:: EXTRACT ::

No, as it's more complicated than that.

 

First think about when the game was made. A game made before 2008 is likely not going to saturate a modern processor because it was made with a single core in mind, so everything runs in a linear fashion. And you can't magically make an application designed like that use multiple cores without redesigning the software. Likewise, a game made even a few years ago may still have been designed under the assumption that people with dual-core processors might run it. So calling a game from an earlier time period that cannot maximize your CPU's resources today as "poorly optimized" is inaccurate. It may have been well optimized for the time.

:::
:: EXTRACTED MATERIAL ::

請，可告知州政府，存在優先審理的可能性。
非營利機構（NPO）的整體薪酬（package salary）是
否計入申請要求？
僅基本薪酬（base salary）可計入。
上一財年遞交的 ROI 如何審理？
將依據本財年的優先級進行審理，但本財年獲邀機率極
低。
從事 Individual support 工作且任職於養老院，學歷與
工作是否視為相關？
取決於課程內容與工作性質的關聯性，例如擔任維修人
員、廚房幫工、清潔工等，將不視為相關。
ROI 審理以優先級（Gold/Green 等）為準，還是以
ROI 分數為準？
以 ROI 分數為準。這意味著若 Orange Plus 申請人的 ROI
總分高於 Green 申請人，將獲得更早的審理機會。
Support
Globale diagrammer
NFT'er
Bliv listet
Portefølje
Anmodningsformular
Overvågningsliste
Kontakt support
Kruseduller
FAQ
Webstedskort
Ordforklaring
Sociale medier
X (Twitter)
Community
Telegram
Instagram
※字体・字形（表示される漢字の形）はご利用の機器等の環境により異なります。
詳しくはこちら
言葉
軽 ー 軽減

:::
:: EXTRACTED MATERIAL ::

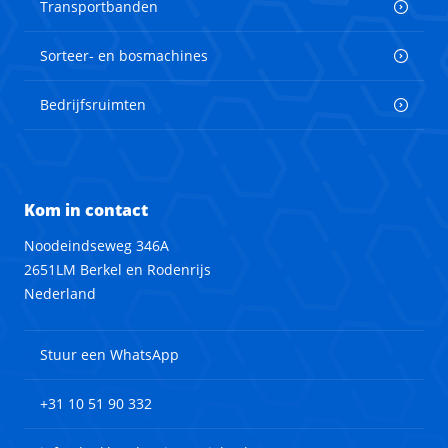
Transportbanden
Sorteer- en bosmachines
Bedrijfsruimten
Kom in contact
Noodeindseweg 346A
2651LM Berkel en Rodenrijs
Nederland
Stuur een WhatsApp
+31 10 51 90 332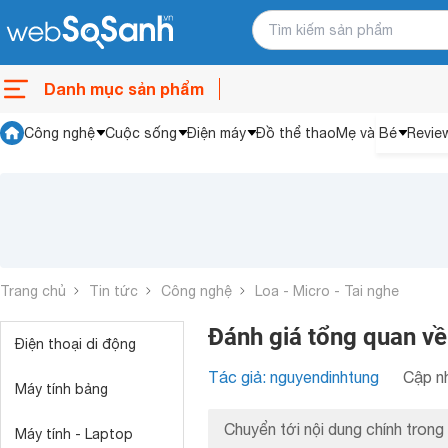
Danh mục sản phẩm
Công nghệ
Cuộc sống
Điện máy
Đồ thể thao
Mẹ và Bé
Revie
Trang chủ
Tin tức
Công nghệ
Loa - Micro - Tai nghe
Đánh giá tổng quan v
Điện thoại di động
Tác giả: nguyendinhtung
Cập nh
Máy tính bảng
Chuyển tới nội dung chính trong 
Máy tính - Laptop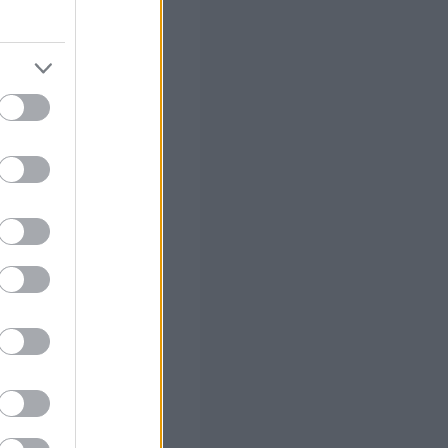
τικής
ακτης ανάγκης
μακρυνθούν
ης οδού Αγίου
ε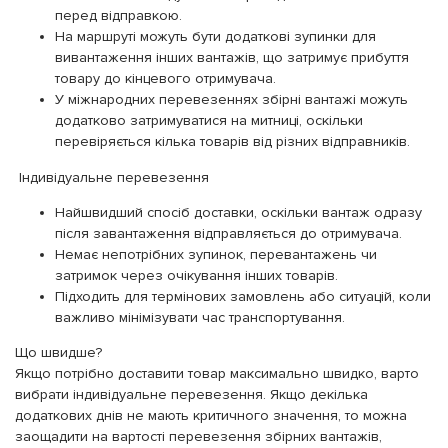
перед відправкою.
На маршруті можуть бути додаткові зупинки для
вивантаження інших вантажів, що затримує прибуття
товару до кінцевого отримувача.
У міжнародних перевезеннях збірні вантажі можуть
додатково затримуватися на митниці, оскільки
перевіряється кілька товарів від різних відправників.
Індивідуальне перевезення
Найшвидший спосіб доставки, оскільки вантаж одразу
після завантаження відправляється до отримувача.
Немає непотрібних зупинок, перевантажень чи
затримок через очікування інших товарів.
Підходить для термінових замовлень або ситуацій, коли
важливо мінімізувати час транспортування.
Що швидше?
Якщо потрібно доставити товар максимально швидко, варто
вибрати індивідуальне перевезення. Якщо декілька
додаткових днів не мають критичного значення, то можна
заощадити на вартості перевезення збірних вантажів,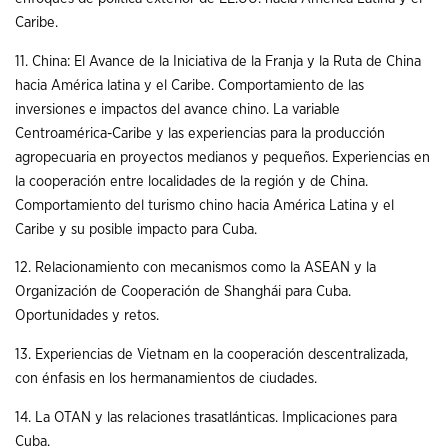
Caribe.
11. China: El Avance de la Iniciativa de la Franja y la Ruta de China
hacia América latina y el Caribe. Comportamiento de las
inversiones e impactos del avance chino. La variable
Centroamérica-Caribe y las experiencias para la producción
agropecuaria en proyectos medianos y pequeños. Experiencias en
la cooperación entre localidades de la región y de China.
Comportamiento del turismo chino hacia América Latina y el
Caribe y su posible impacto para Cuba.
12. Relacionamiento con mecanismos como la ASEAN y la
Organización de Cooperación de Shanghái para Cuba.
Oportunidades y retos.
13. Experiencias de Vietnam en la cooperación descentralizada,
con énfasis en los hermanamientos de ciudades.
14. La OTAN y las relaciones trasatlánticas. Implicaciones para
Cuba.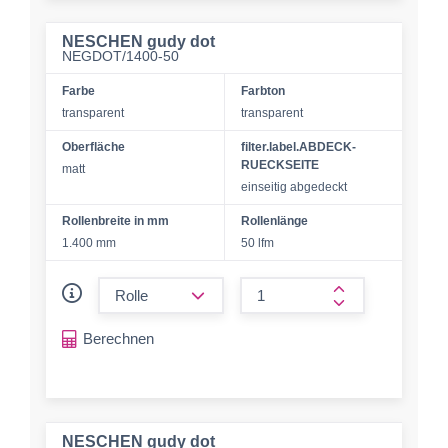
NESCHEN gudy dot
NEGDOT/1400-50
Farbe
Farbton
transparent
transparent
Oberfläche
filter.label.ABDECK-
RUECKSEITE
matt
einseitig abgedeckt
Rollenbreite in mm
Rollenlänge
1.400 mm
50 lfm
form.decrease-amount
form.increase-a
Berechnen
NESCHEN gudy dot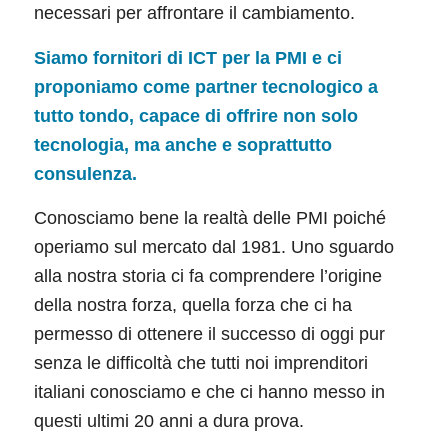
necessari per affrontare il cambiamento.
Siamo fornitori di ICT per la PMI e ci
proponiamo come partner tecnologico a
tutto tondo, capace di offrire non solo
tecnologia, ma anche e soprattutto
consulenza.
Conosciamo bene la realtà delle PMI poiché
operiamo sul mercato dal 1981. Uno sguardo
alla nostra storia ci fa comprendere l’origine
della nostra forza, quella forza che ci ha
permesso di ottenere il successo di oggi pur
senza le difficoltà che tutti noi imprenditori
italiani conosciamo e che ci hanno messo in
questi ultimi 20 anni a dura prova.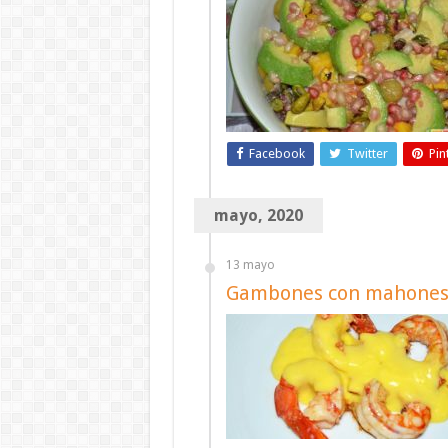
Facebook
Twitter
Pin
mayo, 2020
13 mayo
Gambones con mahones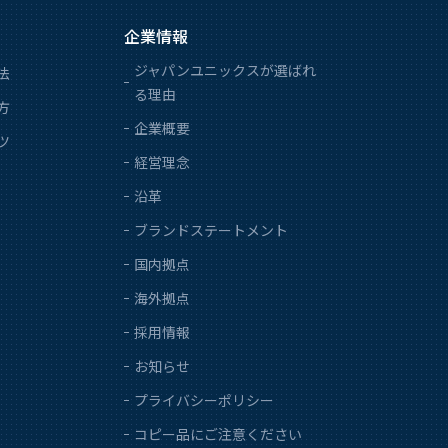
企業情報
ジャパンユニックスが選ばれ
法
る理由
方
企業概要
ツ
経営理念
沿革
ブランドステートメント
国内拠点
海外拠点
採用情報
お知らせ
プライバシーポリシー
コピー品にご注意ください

:::
:: EXTRACTED MATERIAL ::

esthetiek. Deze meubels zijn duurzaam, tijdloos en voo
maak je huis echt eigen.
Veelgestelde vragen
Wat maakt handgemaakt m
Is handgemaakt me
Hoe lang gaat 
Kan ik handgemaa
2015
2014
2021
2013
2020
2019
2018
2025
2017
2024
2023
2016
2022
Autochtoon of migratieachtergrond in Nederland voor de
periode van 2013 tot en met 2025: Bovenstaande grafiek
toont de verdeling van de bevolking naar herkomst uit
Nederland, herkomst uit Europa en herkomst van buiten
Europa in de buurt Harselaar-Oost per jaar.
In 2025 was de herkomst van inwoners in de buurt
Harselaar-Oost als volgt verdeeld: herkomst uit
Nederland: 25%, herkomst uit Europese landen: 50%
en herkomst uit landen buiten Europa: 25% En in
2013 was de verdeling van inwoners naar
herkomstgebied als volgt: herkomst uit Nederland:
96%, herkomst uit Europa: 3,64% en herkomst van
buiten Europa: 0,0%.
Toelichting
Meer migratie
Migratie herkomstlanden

:::

§ THINGS TO DO
#1 Decide whether each statement agrees with the passage on games and CPU cores: (a) games made before 2008 were typically built with a single core in mind; (b) an application designed for a single core can use multiple cores without a software redesign; (c) an older game that cannot max out a modern CPU may still have been well optimized. For each, answer yes or no and quote the passage's deciding words.
#2 Please carry on the passage on games and CPU cores from its final sentence.
The records are separate from the passage on games and CPU cores.

§ SOLVED TASKS
#1
(a) Yes: "it was made with a single core in mind"
(b) No: "you can't magically make an application designed like that use multiple cores without redesigning the software"
(c) Yes: "It may have been well optimized for the time."

#2
Then there's another consideration of whether or not it makes sense to run the game to run as fast as possible. Let's take Terraria for example. I'm pretty sure that game doesn't run at a bajillion FPS, even though it could probably get there. Because why would anyone need it to run excessively fast? So it's not going to utilize your CPU or GPU all that much, so calling that game "poorly optimized" is inaccurate. Also in consideration with the second point, some genres of games don't make sense for there to be a need for 144 FPS. Or even 120FPS. If Civilization had an FPS cap of say 60, would there be a problem? Mechanics wise, the game doesn't need high frame rates to play and enjoy because it's a turn based game. The 3D is just a nice presentation that doesn't actually have to be there (though it does lend itself to providing lots of information at a glance without needing to hover over the tile... not like you can't do that with a well designed 2D map).

 

And finally, there's the whole definition of "poorly optimized." Poorly optimized by who's metric? If you're someone who demands 144 FPS all the time, then I would argue every game is "poorly optimized"

Except pubg that is clearly poorly optimized.